About a half-dozen workers were busy installing a permanent membrane Friday, situated on a steep slope of cell 7. About the size of a football field, the black membrane has taken workers several months to install, said Richard R. LeClerc, solid waste management division manager. It’s three layers thick. In between two lightweight layers of geosynthetic material is a thick, low-density polyethylene plastic that looks like carpet. Mr. LeClerc said that material is fused onto the geosynthetic layers to ensure a tight fit. Seams mark the membrane with visible lines, making it look like a football field.

Capping cells 6 and 7 with this material is part of the long-term strategy to manage the landfill, Mr. LeClerc said. Those two cells are situated at the center of the landfill, which will eventually look like a pyramid when it becomes full about 10 years from now. On this area, now flat, workers will install a temporary membrane this summer, a thinner layer of protection than the permanent type on the perimeter. It is temporary, Mr. LeClerc said, because the land will be filled with trash again in five to seven years, once the newly built cells 10 and 11 on the northern side are full.
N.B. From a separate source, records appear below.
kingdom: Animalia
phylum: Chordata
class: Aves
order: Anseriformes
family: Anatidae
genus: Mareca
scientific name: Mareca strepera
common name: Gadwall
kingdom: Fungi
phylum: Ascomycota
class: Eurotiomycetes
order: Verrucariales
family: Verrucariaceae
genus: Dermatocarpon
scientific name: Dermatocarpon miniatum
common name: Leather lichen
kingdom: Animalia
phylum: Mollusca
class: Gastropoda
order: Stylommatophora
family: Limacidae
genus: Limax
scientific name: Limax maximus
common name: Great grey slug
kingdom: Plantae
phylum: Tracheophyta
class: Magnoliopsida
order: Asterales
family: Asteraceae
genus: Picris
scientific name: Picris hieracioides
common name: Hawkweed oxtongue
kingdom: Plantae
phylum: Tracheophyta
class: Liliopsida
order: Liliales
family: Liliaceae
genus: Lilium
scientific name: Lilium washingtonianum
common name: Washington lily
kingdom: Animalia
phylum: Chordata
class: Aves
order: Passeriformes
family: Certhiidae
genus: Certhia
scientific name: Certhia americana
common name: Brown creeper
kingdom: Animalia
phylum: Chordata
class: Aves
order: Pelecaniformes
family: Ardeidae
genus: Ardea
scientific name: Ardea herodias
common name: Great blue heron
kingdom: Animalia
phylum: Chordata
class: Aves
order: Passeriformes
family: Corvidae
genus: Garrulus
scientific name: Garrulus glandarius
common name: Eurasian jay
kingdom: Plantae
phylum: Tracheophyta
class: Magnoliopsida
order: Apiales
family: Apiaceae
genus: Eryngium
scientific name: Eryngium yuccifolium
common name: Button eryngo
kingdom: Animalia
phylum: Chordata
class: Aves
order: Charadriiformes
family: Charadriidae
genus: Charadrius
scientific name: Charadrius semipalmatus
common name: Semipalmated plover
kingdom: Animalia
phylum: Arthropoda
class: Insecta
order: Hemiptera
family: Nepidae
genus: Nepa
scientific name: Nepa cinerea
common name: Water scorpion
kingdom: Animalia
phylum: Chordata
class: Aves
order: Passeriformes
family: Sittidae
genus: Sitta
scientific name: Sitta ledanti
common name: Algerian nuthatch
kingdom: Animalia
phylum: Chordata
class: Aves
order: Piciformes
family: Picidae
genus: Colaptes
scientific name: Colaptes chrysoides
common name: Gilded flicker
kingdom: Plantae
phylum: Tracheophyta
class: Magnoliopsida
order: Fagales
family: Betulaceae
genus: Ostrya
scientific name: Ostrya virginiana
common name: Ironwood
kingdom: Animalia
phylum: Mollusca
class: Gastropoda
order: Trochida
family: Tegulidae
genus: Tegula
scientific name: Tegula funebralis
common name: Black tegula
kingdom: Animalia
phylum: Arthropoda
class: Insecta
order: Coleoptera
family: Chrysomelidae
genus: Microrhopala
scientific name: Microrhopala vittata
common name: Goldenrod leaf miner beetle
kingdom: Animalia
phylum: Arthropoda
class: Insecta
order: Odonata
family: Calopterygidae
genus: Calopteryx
Along with installing membranes over cells 6 and 7, the capital project includes the installation of 32 wells to capture methane gas underground, 17 of which are complete. Gas trapped in the network of underground cells is directed by plastic pipes to an off-site gas-to-energy plant, where it is converted into electrical power.

Though Rodman residents are still occasionally bothered by the odor from the landfill, Mr. LeClerc said, the membrane has greatly reduced that nuisance. While cold air during the winter often gives odors the chance to settle, he said, no residents complained this year.

The odor “has improved considerably, and is mostly weather-dependent,” he said.